Segment Start: The input

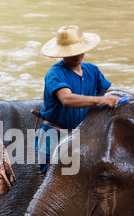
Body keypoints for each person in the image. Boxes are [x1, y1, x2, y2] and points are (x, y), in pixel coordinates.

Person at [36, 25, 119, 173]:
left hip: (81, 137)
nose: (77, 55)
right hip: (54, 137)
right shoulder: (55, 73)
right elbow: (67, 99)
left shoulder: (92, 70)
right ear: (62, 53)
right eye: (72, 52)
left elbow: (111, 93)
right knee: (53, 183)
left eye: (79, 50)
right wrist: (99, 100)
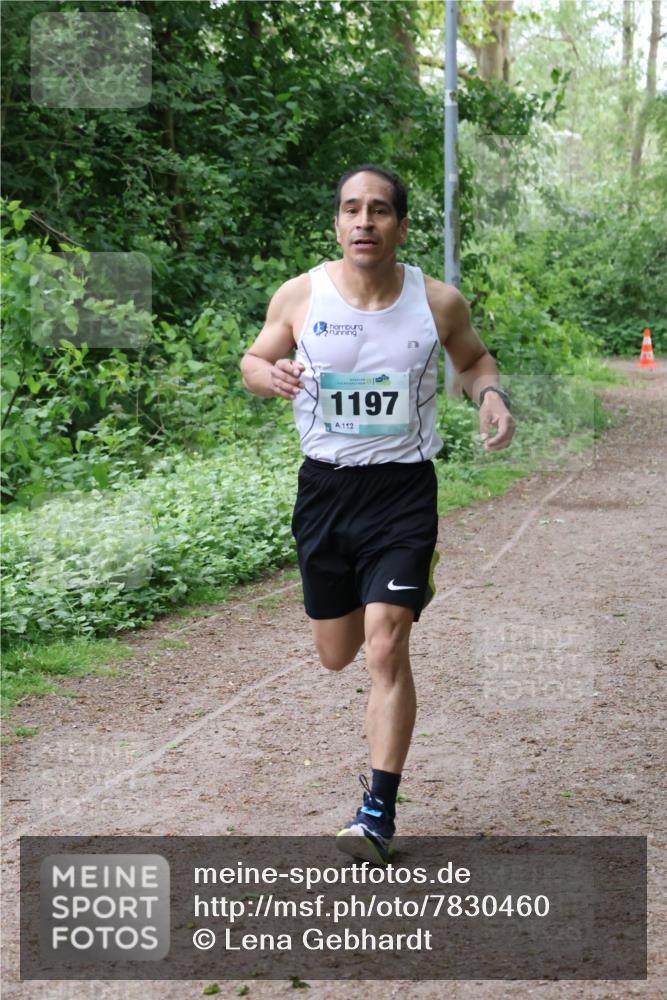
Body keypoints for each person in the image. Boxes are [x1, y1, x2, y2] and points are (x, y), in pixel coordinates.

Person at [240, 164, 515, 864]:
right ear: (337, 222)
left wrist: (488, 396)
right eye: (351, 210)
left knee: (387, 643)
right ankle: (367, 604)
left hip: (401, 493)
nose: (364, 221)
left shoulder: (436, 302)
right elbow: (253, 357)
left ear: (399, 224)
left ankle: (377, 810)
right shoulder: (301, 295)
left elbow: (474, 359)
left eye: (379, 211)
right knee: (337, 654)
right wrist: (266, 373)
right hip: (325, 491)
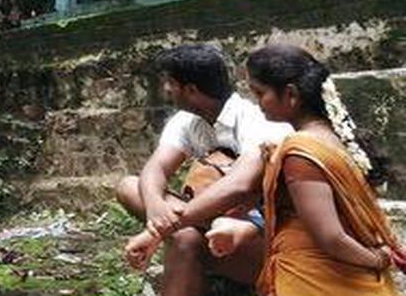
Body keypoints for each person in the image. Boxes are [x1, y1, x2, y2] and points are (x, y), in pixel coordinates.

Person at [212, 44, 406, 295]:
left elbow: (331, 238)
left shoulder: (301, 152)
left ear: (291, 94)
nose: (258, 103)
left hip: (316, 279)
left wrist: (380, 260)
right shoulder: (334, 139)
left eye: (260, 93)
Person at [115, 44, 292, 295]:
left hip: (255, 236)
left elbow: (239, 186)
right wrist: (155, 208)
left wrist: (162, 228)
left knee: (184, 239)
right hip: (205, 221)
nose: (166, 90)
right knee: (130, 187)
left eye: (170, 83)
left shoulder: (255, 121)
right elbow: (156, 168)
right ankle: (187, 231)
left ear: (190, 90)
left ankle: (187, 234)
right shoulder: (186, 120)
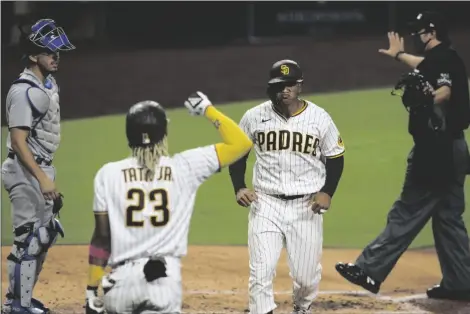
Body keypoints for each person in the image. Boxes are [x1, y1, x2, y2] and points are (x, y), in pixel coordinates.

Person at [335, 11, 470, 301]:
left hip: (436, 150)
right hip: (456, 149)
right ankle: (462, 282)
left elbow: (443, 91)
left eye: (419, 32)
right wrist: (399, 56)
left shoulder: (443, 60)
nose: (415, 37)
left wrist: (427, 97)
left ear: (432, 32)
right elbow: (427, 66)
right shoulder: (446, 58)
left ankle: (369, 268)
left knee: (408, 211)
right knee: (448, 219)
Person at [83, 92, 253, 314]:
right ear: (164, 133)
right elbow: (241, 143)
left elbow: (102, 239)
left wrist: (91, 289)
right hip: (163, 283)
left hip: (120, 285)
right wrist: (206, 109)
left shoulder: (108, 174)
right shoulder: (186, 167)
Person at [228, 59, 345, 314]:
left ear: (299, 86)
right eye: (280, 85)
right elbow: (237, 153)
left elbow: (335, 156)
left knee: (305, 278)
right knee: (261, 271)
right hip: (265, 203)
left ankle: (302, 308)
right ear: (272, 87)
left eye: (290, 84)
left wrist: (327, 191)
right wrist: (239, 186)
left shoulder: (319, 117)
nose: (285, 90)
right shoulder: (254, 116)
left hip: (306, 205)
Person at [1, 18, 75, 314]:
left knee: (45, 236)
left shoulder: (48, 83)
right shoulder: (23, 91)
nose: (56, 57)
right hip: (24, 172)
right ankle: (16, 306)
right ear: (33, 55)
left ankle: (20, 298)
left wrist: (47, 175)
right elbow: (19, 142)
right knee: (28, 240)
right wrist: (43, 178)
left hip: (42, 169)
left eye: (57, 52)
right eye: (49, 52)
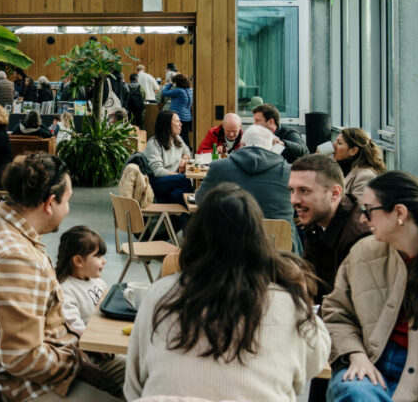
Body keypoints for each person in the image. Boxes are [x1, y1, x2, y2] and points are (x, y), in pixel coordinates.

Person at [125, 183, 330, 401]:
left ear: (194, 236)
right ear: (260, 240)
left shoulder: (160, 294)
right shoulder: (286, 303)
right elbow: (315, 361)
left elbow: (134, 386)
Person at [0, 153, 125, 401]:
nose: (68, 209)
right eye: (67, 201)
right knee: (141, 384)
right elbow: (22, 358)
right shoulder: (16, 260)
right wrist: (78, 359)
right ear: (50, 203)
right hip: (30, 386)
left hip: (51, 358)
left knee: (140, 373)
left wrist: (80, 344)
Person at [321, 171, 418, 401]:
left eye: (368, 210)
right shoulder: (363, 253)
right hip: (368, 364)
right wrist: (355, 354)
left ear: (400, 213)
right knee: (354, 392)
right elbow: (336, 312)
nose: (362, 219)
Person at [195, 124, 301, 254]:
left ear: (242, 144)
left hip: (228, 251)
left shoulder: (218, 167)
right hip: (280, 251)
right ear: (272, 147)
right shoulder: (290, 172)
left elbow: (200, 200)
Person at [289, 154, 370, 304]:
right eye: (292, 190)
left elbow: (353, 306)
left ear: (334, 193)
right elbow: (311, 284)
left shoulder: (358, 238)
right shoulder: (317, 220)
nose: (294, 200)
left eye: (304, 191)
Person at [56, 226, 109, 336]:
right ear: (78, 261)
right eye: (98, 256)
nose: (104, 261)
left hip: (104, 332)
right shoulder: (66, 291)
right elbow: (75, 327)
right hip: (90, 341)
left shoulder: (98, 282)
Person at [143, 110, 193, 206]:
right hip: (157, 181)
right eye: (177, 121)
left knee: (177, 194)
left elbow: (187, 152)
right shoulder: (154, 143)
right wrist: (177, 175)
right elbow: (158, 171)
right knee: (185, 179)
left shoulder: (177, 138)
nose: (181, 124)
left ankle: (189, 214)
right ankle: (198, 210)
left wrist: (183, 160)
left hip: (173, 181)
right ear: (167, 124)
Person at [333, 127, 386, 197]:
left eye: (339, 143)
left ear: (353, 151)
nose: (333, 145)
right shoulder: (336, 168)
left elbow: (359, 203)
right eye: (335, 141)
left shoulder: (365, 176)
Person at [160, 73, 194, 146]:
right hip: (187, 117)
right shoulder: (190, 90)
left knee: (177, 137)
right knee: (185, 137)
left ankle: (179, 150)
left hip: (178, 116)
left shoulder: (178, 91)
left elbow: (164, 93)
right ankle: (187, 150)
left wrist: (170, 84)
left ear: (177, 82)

Segment End: The input

Problem statement: Nothing outside the stretch above, from the line with "left shoulder: (319, 117)" through the line with "right shoulder: (363, 253)", is set down. Transcribe that stretch exactly, ends included, but not its pictures.

Response to the exercise:
left shoulder: (319, 117)
nose: (285, 90)
right shoulder: (254, 116)
left hip: (306, 205)
Person at [1, 18, 75, 314]:
left knee: (45, 236)
left shoulder: (48, 83)
right shoulder: (23, 91)
nose: (56, 57)
right hip: (24, 172)
right ankle: (16, 306)
right ear: (33, 55)
left ankle: (20, 298)
left wrist: (47, 175)
right elbow: (19, 142)
right knee: (28, 240)
right wrist: (43, 178)
left hip: (42, 169)
left eye: (57, 52)
right eye: (49, 52)
Body keypoints for each person in the image. Boxes are [x1, y1, x2, y2] and points are (x, y), in pixel coordinates.

Person at [125, 183, 330, 401]:
left ear: (194, 236)
right ear: (260, 240)
left shoulder: (160, 294)
right shoulder: (286, 303)
right elbow: (315, 361)
left elbow: (134, 386)
Person at [0, 153, 125, 401]:
nose: (68, 209)
right eye: (67, 201)
right knee: (141, 384)
right elbow: (22, 358)
right shoulder: (16, 260)
right wrist: (78, 359)
right ear: (50, 203)
right hip: (30, 386)
left hip: (51, 358)
left knee: (140, 373)
left wrist: (80, 344)
Person at [321, 171, 418, 401]:
left eye: (368, 210)
right shoulder: (363, 253)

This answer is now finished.